«L’autopsia non ha riscontrato violenze sul corpo dell’autista Yusef Ramouni, significa che si è trattato di un suicidio», ha detto il portavoce della polizia israeliana mentre il tramonto poneva fine ad un’altra giornata di tensione e scontri a Gerusalemme Est. A Tur, sul Monte degli Ulivi dove Ramouni, 32 anni, viveva con la sua famiglia, ad Abu Dis e nel resto della zona araba della città nessuno crede alla versione ufficiale. I palestinesi, anche l’Anp di Abu Mazen e il movimento islamico Hamas, ripetono che l’autista, ritrovato impiccato in un autobus della compagnia israeliana Egged nella notte tra domenica e lunedì, è stato assassinato da estremisti israeliani. «Uccidendo Yusef si sono vendicati degli attacchi compiuti da palestinesi con le automobili (delle scorse settimane, che hanno fatto alcune vittime, ndr)», ci dice Munir, un manovale. «Conoscevo Yusef – aggiunge – era un tipo tranquillo, aveva un lavoro pagato bene, moglie e figli, perchè avrebbe dovuto suicidarsi?».

 

E’ quanto ripete anche la famiglia ai giornalisti che bussano alla porta di casa. Osama, uno dei fratelli dell’autista, insiste sulla tesi dell’assassinio: «Yusef non era depresso, nessuno di noi aveva notato qualcosa di strano nel suo comportamento in questi ultimi giorni. Non si è suicidato, lo hanno ammazzato». Osama sottolinea che il fratello era stato già aggredito da estremisti israeliani la scorsa estate, dopo l’assassinio a Gerusalemme dell’adolescente palestinese Mohammed Abu Khdeir, dopo il ritrovamento dei corpi di tre giovani ebrei uccisi in Cisgiordania. Ieri gli autisti palestinesi della Egged hanno indetto uno sciopero di tre giorni in segno di protesta. Nel centro di Gerusalemme Est molti negozi sono rimasti chiusi.

 

In serata mentre l’oscurità metteva fine a questa nuova giornata di tensione nella città santa, il Consiglio dei ministri degli esteri dell’Ue riuniti a Bruxelles comunicava che l’Europa «deplora profondamente e si oppone con fermezza agli espropri di terre (palestinesi) vicino a Betlemme» e agli annunci di nuove costruzioni negli insediamenti colonici israeliani.
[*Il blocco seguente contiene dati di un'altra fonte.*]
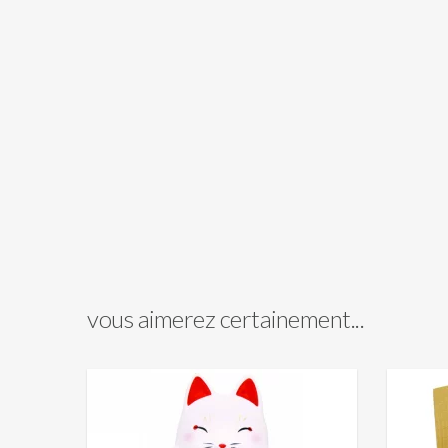
vous aimerez certainement...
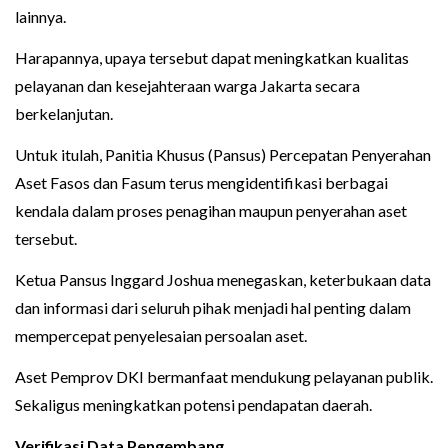
lainnya.
Harapannya, upaya tersebut dapat meningkatkan kualitas
pelayanan dan kesejahteraan warga Jakarta secara
berkelanjutan.
Untuk itulah, Panitia Khusus (Pansus) Percepatan Penyerahan
Aset Fasos dan Fasum terus mengidentifikasi berbagai
kendala dalam proses penagihan maupun penyerahan aset
tersebut.
Ketua Pansus Inggard Joshua menegaskan, keterbukaan data
dan informasi dari seluruh pihak menjadi hal penting dalam
mempercepat penyelesaian persoalan aset.
Aset Pemprov DKI bermanfaat mendukung pelayanan publik.
Sekaligus meningkatkan potensi pendapatan daerah.
Verifikasi Data Pengembang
I 28 ministri, nel comunicato, chiedono a Israele di bloccare i progetti di espansione delle colonie perchè sono «contro il diritto internazionale e minacciano la soluzione dei due Stati». I ministri osservano che «le recenti attività di insediamento a Gerusalemme Est compromettono seriamente la possibilità che Gerusalemme possa essere la futura capitale di entrambi gli Stati», Israele e Palestina. E’ questo il punto più importante del comunicato finale, poichè i 28 riaffermano di non considerare Gerusalemme indivisibile e capitale di Israele. Una linea respinta dal capo della diplomazia israeliana Lieberman che, incontrando domenica a Gerusalemme il suo omologo tedesco Frank Walter Steinmeier, aveva respinto la definizione di “colonie” per le attività di costruzione in quelli che il ministro degli esteri ha descritto come i quartieri ebraici di Gerusalemme est.

 

L’Ue peraltro avverte che sta «monitorando strettamente la situazione e le sue implicazioni più ampie», e aggiunge di essere pronta «a prendere ulteriori azioni per proteggere la fattibilità della soluzione dei due Stati». L’avvertimento è ancora vago ma conferma parte delle indiscrezioni pubblicate negli ultimi giorni dal quotidiano Haaretz sulla possibilità che l’Ue possa adottare sanzioni concrete contro Israele, incluso il richiamo degli ambasciatori a Tel Aviv. Il monito in particolare è contenuto nella bozza di un documento confidenziale inviato dall’Ue ai 28 stati membri. Sembra dunque profilarsi un braccio di ferro tra le due parti. E’ arduo però credere che una Unione con 28 diverse politiche estere e dominata dalla Germania, principale alleata di Israele in Europa, scelga di andare, con un fronte unico, allo scontro con il governo Netanyahu.

 

Intanto proseguono i riconoscimenti simbolici dello Stato di Palestina da parte dei singoli paesi europei, in attesa di quello dell’Ue che al momento è improbabile. Oggi il Parlamento spagnolo discuterà una mozione per il riconoscimento della Palestina, presentata dal Psoe e il cui testo è stato negoziato da tutti i gruppi politici. Intanto il governo svedese, primo fra quelli dell’Europa occidentale a riconoscere lo Stato di Palestina, ha comunicato che non intende aprire una ambasciata in Cisgiordania.